## Instructions to follow
Could you print every line from the first one of the records below through the line containing "cup: present [69,517,141,604]", with both included and nothing else?
== Segment start ==
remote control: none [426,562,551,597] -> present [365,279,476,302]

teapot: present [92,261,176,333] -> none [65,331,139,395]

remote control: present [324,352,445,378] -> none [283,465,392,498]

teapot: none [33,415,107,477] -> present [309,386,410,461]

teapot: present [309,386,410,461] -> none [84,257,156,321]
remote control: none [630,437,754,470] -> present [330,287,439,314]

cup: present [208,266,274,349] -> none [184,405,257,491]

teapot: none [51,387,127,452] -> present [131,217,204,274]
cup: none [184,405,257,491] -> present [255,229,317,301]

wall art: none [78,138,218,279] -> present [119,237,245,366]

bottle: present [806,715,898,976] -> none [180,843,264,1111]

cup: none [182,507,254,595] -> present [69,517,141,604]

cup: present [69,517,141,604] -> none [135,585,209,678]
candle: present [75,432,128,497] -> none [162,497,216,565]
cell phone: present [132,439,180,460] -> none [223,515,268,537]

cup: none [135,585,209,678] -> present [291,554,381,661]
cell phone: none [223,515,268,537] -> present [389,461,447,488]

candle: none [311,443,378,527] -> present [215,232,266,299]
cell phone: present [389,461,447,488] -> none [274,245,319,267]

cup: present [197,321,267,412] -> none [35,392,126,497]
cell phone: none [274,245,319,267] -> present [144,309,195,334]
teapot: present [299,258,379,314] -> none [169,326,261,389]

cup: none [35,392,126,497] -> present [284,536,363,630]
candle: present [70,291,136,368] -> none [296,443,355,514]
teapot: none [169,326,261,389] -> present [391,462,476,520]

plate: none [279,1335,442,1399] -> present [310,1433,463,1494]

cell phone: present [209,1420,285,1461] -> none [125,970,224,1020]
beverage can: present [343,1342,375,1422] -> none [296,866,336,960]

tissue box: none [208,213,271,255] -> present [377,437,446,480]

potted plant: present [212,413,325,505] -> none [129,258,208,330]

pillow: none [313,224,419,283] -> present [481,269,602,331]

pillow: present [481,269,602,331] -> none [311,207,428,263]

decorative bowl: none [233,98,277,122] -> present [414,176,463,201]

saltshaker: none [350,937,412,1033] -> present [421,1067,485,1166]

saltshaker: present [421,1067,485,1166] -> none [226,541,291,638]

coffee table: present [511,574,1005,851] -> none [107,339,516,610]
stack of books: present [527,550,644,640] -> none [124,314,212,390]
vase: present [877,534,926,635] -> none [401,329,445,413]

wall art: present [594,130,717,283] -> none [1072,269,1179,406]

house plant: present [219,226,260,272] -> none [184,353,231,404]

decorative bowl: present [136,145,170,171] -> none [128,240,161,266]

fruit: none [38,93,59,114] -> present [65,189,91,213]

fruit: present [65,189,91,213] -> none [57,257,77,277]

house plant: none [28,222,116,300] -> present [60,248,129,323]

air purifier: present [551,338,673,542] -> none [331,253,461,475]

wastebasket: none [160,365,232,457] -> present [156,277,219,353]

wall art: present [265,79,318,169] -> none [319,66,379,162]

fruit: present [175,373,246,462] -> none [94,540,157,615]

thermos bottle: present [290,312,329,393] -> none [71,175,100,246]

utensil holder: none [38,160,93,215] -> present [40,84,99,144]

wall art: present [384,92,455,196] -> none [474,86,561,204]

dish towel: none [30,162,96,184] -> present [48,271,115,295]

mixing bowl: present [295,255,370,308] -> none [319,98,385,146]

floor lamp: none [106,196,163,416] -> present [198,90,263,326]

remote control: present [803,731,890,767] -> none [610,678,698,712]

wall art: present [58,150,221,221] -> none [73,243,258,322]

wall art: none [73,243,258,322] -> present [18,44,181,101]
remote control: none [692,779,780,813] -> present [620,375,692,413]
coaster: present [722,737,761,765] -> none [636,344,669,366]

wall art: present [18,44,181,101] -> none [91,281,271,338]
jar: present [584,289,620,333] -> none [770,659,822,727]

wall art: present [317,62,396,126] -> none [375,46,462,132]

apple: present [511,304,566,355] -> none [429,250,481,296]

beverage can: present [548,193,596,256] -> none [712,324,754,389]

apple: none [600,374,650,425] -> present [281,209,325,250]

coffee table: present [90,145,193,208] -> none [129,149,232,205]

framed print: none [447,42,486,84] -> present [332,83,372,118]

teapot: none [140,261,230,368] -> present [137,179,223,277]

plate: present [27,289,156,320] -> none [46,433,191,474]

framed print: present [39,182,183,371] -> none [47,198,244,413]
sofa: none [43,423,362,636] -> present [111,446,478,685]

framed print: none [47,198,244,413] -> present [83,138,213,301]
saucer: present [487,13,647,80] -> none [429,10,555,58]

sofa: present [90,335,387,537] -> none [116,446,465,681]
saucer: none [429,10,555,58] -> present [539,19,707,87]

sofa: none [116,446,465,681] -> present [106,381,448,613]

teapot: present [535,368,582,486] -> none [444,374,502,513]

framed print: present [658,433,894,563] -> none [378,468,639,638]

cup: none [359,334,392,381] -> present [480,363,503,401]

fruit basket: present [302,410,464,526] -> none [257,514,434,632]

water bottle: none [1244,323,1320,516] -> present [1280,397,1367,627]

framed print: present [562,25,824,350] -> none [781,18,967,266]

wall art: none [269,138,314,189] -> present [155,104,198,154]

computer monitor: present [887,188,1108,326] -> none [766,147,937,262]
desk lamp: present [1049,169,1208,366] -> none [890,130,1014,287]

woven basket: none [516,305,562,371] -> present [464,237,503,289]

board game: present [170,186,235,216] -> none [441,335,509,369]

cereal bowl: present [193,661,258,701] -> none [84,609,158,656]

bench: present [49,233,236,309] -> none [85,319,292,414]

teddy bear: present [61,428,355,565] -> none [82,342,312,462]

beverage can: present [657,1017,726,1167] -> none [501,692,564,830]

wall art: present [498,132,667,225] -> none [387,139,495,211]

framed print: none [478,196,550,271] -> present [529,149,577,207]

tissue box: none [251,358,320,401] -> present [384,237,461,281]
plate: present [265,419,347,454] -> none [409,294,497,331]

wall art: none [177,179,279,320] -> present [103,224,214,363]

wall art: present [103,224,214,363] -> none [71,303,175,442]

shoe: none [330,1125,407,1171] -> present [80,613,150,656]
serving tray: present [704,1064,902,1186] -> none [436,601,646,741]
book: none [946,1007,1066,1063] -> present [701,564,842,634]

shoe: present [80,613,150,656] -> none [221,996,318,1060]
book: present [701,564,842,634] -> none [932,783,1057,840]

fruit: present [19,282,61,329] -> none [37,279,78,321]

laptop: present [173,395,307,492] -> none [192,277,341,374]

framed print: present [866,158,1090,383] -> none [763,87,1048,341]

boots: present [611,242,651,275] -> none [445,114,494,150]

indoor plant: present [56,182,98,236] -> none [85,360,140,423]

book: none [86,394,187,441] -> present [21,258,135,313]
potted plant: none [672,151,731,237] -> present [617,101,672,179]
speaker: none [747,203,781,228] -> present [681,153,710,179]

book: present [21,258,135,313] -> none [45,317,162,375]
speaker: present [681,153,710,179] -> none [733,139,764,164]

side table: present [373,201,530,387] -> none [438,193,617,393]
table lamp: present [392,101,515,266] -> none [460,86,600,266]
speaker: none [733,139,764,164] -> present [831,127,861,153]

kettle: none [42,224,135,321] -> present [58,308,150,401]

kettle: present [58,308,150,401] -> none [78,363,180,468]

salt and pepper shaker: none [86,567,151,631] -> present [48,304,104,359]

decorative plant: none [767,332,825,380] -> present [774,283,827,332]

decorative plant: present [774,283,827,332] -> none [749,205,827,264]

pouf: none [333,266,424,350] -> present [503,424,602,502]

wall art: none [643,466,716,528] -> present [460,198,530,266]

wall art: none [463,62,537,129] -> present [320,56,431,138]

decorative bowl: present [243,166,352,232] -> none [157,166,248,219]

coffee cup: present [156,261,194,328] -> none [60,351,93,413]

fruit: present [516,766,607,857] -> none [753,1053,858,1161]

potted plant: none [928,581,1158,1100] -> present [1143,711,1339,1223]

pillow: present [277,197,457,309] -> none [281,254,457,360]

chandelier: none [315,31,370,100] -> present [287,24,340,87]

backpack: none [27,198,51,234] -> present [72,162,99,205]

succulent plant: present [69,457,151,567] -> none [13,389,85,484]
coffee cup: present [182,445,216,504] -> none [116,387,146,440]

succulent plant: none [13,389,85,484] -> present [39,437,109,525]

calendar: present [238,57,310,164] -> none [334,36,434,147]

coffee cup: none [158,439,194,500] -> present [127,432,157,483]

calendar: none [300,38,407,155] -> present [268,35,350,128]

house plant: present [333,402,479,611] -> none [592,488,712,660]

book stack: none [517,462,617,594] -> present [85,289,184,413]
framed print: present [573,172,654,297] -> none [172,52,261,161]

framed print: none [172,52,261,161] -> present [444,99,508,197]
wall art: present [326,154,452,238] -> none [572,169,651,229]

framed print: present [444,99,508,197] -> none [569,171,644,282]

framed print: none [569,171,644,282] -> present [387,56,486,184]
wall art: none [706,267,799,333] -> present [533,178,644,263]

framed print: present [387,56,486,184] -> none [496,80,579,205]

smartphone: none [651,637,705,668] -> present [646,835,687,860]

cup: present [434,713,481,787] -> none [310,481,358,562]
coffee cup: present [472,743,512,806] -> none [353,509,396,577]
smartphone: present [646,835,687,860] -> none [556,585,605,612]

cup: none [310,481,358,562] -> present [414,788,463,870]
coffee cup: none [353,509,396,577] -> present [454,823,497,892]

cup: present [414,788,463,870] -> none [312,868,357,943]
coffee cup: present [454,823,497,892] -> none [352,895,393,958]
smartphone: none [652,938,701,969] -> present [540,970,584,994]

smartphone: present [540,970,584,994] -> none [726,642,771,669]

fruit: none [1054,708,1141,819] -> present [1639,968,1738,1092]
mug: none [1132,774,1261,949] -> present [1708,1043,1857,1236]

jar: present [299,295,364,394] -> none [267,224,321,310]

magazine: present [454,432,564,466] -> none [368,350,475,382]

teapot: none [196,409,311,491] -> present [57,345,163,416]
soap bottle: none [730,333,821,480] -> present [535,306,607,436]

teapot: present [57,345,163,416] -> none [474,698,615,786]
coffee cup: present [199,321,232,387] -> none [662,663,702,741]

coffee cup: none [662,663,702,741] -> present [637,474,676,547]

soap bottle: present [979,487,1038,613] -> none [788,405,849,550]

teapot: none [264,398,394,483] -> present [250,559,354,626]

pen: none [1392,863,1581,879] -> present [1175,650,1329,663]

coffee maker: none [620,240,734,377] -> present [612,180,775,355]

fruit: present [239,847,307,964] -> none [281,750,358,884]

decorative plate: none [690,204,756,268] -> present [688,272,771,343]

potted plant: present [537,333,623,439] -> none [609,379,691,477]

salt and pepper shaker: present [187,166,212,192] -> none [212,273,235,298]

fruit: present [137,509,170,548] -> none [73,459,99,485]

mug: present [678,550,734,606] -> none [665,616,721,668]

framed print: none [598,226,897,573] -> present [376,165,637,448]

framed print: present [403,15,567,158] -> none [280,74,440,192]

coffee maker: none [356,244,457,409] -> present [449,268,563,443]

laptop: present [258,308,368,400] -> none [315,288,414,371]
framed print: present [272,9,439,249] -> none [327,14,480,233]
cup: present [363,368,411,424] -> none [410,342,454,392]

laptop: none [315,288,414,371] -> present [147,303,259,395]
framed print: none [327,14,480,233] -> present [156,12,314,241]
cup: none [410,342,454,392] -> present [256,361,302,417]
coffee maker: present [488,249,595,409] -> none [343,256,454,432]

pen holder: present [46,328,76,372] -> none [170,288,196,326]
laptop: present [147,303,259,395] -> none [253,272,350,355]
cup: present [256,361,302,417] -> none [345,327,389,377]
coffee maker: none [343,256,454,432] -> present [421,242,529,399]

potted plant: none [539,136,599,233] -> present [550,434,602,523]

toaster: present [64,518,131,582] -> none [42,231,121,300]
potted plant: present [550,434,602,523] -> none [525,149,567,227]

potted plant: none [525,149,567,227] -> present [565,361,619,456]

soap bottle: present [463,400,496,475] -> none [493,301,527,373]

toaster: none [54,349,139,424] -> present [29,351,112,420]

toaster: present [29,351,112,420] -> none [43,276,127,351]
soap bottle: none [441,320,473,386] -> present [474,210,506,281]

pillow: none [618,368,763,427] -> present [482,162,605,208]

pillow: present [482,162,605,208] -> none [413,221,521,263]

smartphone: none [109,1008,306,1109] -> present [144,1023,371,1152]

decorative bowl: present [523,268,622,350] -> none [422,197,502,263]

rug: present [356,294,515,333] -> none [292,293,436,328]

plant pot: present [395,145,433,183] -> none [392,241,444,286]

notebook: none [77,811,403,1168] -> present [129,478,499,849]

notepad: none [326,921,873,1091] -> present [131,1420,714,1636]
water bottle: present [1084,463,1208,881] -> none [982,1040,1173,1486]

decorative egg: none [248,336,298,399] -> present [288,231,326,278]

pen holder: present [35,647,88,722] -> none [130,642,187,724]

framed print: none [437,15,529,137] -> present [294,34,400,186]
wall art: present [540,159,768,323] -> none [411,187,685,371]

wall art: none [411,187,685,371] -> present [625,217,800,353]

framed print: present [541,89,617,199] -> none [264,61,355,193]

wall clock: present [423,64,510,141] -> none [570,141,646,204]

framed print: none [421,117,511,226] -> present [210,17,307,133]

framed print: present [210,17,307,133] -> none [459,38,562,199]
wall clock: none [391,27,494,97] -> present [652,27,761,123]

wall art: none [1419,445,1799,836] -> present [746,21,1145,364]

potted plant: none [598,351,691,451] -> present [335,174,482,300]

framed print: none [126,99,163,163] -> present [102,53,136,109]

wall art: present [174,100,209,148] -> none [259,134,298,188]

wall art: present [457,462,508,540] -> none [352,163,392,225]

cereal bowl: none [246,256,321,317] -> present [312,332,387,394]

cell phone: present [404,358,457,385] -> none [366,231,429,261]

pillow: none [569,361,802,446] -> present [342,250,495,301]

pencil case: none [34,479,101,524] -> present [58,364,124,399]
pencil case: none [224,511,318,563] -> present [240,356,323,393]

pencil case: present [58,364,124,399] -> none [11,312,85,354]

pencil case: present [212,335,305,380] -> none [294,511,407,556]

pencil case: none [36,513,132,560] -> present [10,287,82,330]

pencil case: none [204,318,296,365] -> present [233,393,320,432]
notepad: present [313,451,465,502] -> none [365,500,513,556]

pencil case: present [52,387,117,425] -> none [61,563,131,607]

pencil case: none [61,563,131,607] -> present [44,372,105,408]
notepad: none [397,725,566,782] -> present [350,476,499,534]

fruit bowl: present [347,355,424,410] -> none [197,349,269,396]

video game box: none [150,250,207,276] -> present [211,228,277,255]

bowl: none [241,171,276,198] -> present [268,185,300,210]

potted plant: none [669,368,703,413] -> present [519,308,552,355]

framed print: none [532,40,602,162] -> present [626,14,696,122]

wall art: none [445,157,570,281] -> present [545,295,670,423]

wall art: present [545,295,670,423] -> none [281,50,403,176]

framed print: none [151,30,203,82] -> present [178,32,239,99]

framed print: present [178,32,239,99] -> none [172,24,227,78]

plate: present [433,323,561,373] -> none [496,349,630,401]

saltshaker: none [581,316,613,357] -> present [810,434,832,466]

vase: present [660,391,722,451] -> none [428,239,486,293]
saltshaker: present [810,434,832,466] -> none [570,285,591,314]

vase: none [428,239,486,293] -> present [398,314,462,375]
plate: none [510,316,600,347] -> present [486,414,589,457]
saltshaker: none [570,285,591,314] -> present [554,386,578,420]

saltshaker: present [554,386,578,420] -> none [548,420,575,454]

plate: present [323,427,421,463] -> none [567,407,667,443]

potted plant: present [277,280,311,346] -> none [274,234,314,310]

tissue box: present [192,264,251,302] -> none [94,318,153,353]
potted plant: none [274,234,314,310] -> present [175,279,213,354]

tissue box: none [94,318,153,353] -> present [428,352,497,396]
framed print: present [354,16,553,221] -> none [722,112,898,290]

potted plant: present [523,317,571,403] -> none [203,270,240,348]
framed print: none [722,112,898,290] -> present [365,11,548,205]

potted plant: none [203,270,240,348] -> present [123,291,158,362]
== Segment end ==
## Answer box
remote control: none [426,562,551,597] -> present [365,279,476,302]

teapot: present [92,261,176,333] -> none [65,331,139,395]

remote control: present [324,352,445,378] -> none [283,465,392,498]

teapot: none [33,415,107,477] -> present [309,386,410,461]

teapot: present [309,386,410,461] -> none [84,257,156,321]
remote control: none [630,437,754,470] -> present [330,287,439,314]

cup: present [208,266,274,349] -> none [184,405,257,491]

teapot: none [51,387,127,452] -> present [131,217,204,274]
cup: none [184,405,257,491] -> present [255,229,317,301]

wall art: none [78,138,218,279] -> present [119,237,245,366]

bottle: present [806,715,898,976] -> none [180,843,264,1111]

cup: none [182,507,254,595] -> present [69,517,141,604]

cup: present [69,517,141,604] -> none [135,585,209,678]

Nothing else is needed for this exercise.